DATA UNDER STUDY
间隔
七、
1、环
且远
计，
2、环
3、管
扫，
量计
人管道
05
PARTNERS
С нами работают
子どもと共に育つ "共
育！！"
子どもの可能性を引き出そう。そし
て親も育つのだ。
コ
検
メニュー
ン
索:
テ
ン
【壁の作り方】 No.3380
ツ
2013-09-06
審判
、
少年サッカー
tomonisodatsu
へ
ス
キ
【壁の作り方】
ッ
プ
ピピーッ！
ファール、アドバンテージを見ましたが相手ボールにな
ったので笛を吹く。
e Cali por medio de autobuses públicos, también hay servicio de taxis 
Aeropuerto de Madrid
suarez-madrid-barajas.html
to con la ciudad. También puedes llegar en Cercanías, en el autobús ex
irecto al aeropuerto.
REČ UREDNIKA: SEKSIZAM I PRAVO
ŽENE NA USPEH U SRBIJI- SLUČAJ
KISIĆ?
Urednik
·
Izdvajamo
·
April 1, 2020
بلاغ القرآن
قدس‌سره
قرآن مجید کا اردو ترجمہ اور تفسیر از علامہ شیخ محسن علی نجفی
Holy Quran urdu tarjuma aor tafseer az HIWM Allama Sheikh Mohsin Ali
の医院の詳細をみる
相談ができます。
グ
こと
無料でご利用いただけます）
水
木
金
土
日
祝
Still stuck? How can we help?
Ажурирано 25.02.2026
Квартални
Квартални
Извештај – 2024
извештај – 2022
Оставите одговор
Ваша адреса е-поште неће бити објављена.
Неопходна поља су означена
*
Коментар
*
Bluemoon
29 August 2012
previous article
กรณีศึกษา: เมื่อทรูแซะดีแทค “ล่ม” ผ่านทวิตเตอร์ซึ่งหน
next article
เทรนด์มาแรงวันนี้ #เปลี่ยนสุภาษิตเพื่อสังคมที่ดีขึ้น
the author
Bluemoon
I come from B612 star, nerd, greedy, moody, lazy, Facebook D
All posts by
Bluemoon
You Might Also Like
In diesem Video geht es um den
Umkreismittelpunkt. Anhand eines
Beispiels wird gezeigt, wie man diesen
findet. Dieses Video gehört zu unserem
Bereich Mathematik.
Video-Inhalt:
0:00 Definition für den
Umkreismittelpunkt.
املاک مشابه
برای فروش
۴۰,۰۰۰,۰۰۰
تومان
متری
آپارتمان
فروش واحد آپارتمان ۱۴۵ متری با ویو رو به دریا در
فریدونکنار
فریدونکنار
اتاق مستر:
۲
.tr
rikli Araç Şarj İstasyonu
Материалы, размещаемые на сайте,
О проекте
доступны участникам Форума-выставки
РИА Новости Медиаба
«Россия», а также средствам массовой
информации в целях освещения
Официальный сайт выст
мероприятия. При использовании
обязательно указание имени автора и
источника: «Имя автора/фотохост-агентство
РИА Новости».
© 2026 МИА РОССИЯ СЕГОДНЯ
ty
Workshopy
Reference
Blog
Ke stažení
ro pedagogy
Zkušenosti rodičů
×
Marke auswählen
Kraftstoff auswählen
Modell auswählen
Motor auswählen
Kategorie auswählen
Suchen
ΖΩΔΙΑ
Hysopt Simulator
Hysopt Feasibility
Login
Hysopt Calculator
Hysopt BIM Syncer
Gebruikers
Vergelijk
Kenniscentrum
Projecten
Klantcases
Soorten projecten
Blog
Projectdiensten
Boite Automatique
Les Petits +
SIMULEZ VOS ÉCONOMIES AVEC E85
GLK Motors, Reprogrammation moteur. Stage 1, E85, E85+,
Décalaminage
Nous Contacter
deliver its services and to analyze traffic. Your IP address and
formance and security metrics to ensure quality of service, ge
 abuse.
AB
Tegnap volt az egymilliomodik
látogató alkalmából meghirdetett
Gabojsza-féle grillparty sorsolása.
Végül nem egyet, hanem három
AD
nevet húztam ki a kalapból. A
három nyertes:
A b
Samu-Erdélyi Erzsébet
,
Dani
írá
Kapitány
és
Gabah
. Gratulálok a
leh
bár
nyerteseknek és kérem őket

REQUIRED ACTION
Each line above must be reproduced exactly as it stands.

ANSWER
间隔
七、
1、环
且远
计，
2、环
3、管
扫，
量计
人管道
05
PARTNERS
С нами работают
子どもと共に育つ "共
育！！"
子どもの可能性を引き出そう。そし
て親も育つのだ。
コ
検
メニュー
ン
索:
テ
ン
【壁の作り方】 No.3380
ツ
2013-09-06
審判
、
少年サッカー
tomonisodatsu
へ
ス
キ
【壁の作り方】
ッ
プ
ピピーッ！
ファール、アドバンテージを見ましたが相手ボールにな
ったので笛を吹く。
e Cali por medio de autobuses públicos, también hay servicio de taxis 
Aeropuerto de Madrid
suarez-madrid-barajas.html
to con la ciudad. También puedes llegar en Cercanías, en el autobús ex
irecto al aeropuerto.
REČ UREDNIKA: SEKSIZAM I PRAVO
ŽENE NA USPEH U SRBIJI- SLUČAJ
KISIĆ?
Urednik
·
Izdvajamo
·
April 1, 2020
بلاغ القرآن
قدس‌سره
قرآن مجید کا اردو ترجمہ اور تفسیر از علامہ شیخ محسن علی نجفی
Holy Quran urdu tarjuma aor tafseer az HIWM Allama Sheikh Mohsin Ali
の医院の詳細をみる
相談ができます。
グ
こと
無料でご利用いただけます）
水
木
金
土
日
祝
Still stuck? How can we help?
Ажурирано 25.02.2026
Квартални
Квартални
Извештај – 2024
извештај – 2022
Оставите одговор
Ваша адреса е-поште неће бити објављена.
Неопходна поља су означена
*
Коментар
*
Bluemoon
29 August 2012
previous article
กรณีศึกษา: เมื่อทรูแซะดีแทค “ล่ม” ผ่านทวิตเตอร์ซึ่งหน
next article
เทรนด์มาแรงวันนี้ #เปลี่ยนสุภาษิตเพื่อสังคมที่ดีขึ้น
the author
Bluemoon
I come from B612 star, nerd, greedy, moody, lazy, Facebook D
All posts by
Bluemoon
You Might Also Like
In diesem Video geht es um den
Umkreismittelpunkt. Anhand eines
Beispiels wird gezeigt, wie man diesen
findet. Dieses Video gehört zu unserem
Bereich Mathematik.
Video-Inhalt:
0:00 Definition für den
Umkreismittelpunkt.
املاک مشابه
برای فروش
۴۰,۰۰۰,۰۰۰
تومان
متری
آپارتمان
فروش واحد آپارتمان ۱۴۵ متری با ویو رو به دریا در
فریدونکنار
فریدونکنار
اتاق مستر:
۲
.tr
rikli Araç Şarj İstasyonu
Материалы, размещаемые на сайте,
О проекте
доступны участникам Форума-выставки
РИА Новости Медиаба
«Россия», а также средствам массовой
информации в целях освещения
Официальный сайт выст
мероприятия. При использовании
обязательно указание имени автора и
источника: «Имя автора/фотохост-агентство
РИА Новости».
© 2026 МИА РОССИЯ СЕГОДНЯ
ty
Workshopy
Reference
Blog
Ke stažení
ro pedagogy
Zkušenosti rodičů
×
Marke auswählen
Kraftstoff auswählen
Modell auswählen
Motor auswählen
Kategorie auswählen
Suchen
ΖΩΔΙΑ
Hysopt Simulator
Hysopt Feasibility
Login
Hysopt Calculator
Hysopt BIM Syncer
Gebruikers
Vergelijk
Kenniscentrum
Projecten
Klantcases
Soorten projecten
Blog
Projectdiensten
Boite Automatique
Les Petits +
SIMULEZ VOS ÉCONOMIES AVEC E85
GLK Motors, Reprogrammation moteur. Stage 1, E85, E85+,
Décalaminage
Nous Contacter
deliver its services and to analyze traffic. Your IP address and
formance and security metrics to ensure quality of service, ge
 abuse.
AB
Tegnap volt az egymilliomodik
látogató alkalmából meghirdetett
Gabojsza-féle grillparty sorsolása.
Végül nem egyet, hanem három
AD
nevet húztam ki a kalapból. A
három nyertes:
A b
Samu-Erdélyi Erzsébet
,
Dani
írá
Kapitány
és
Gabah
. Gratulálok a
leh
bár
nyerteseknek és kérem őket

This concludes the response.